[[ READING TEXT, beginning ]]

Thoughts on the Inauguration of the Trustworthy and Responsible AI Lab by Axa and Sorbonne University

03 May 2022

by Joshua Brand and Dilia Carolina Olivo from Operational AI Ethics (OpAIE), Télécom Paris

On March 23^rd 2022, several members of the OpAIE team attended the inaugural seminar of the Trustworthy and Responsible AI Lab, or TRAIL for short – the new joint research laboratory between Axa and Sorbonne University.

The event was headlined by two keynote presentations by Joanna Bryson and David Martens.

Talk from Prof. Joanna Bryson: AI is Necessarily Irresponsible

Impressions by Joshua Brand

Dr. Bryson’s presentation, provocatively entitled AI is Necessarily Irresponsible, introduced a foundational problem to the implementation of AI. At its current stage, AI is not itself capable of explaining or justifying its own actions. Given this lack of self-explainability, AI cannot be attributed with moral agency — this form of agency refers to those who have the power to decide on and pursue a course of action, and can be held accountable for such actions. Consequently, AI ought to be considered, not as irresponsible as the title suggests, but as aresponsible, or the inability to ever be responsible. Dr. Bryson subsequently tasked us with thinking about how we ought to move forward in light of this aresponsibility. She reminds us that any society, organized and held together by a set of values, needs to maintain responsibility for actions and subsequently, hold people accountable should we deem their actions wrong. We should thus pressure the companies who develop and implement AI to make it transparent and explainable to help promote accountability. This openness will then help to influence the developers, owners, and users of AI to ensure that its algorithmic outputs better align with the values of our societies. Dr. Bryson then completed her presentation with practical suggestions, such as ensuring that detailed logs are kept on changes to code and for each test performed before and during its release.

[[ READING TEXT, end ]]

EXERCISE REQUIREMENTS: Write out the part of the post on the TRAIL seminar that begins with the words "by Joshua Brand and" and stops after the words "and David Martens.".

[[ RECORDED INFORMATION, beginning ]]

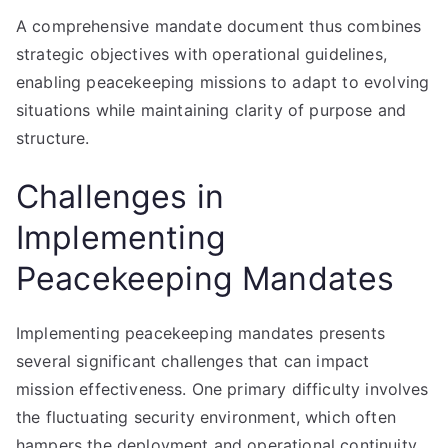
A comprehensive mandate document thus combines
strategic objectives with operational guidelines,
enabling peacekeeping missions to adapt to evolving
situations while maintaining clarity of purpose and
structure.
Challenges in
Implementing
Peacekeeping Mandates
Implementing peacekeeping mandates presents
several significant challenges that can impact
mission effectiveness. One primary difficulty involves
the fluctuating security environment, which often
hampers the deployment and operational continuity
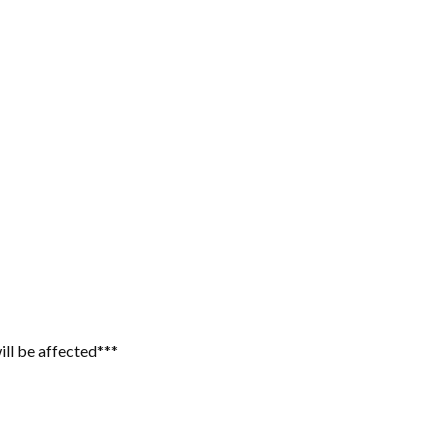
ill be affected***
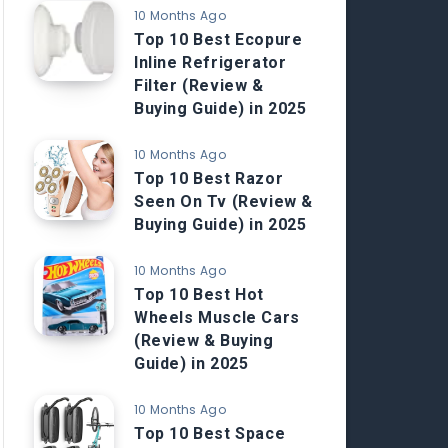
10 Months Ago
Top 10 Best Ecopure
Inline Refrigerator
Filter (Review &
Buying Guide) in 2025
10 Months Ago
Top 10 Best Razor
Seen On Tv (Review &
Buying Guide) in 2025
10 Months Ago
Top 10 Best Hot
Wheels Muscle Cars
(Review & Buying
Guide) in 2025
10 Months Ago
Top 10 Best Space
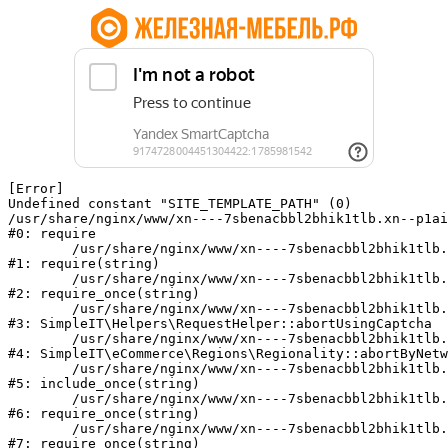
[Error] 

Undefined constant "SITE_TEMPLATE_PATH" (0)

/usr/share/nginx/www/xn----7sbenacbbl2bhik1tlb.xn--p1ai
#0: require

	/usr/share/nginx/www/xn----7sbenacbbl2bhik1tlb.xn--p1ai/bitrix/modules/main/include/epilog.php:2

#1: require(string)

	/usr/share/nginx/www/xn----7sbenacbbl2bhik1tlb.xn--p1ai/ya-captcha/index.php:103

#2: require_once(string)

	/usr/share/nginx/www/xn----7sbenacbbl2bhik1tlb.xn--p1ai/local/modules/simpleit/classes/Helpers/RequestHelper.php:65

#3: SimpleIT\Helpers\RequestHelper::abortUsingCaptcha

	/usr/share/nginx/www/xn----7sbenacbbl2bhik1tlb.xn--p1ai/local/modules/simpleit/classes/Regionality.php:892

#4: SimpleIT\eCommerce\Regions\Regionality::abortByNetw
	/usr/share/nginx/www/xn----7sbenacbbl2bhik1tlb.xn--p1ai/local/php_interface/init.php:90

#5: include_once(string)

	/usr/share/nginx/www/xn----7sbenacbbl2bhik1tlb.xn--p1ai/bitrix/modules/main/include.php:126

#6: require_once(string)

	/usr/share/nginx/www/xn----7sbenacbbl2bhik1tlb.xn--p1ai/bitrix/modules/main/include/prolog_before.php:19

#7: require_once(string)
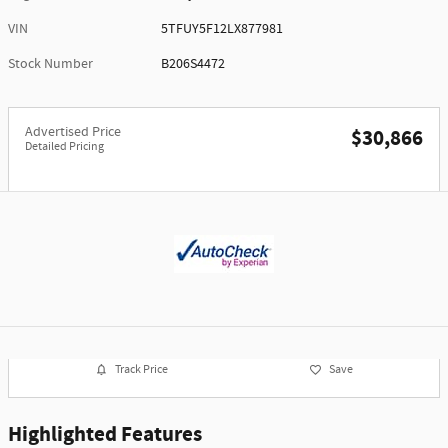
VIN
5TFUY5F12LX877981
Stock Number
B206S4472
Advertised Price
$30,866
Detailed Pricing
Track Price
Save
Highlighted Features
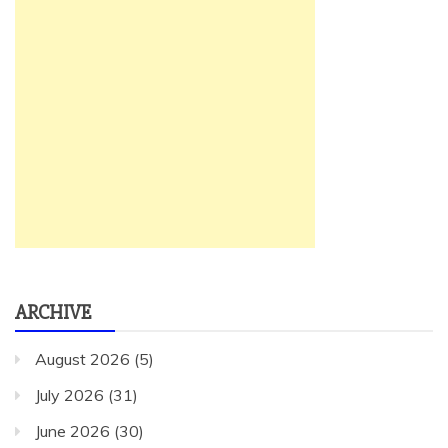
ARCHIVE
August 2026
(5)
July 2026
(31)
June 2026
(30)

[[ RECORDED INFORMATION, end ]]

EXERCISE OUTPUT:
by Joshua Brand and Dilia Carolina Olivo from Operational AI Ethics (OpAIE), Télécom Paris

On March 23^rd 2022, several members of the OpAIE team attended the inaugural seminar of the Trustworthy and Responsible AI Lab, or TRAIL for short – the new joint research laboratory between Axa and Sorbonne University.

The event was headlined by two keynote presentations by Joanna Bryson and David Martens.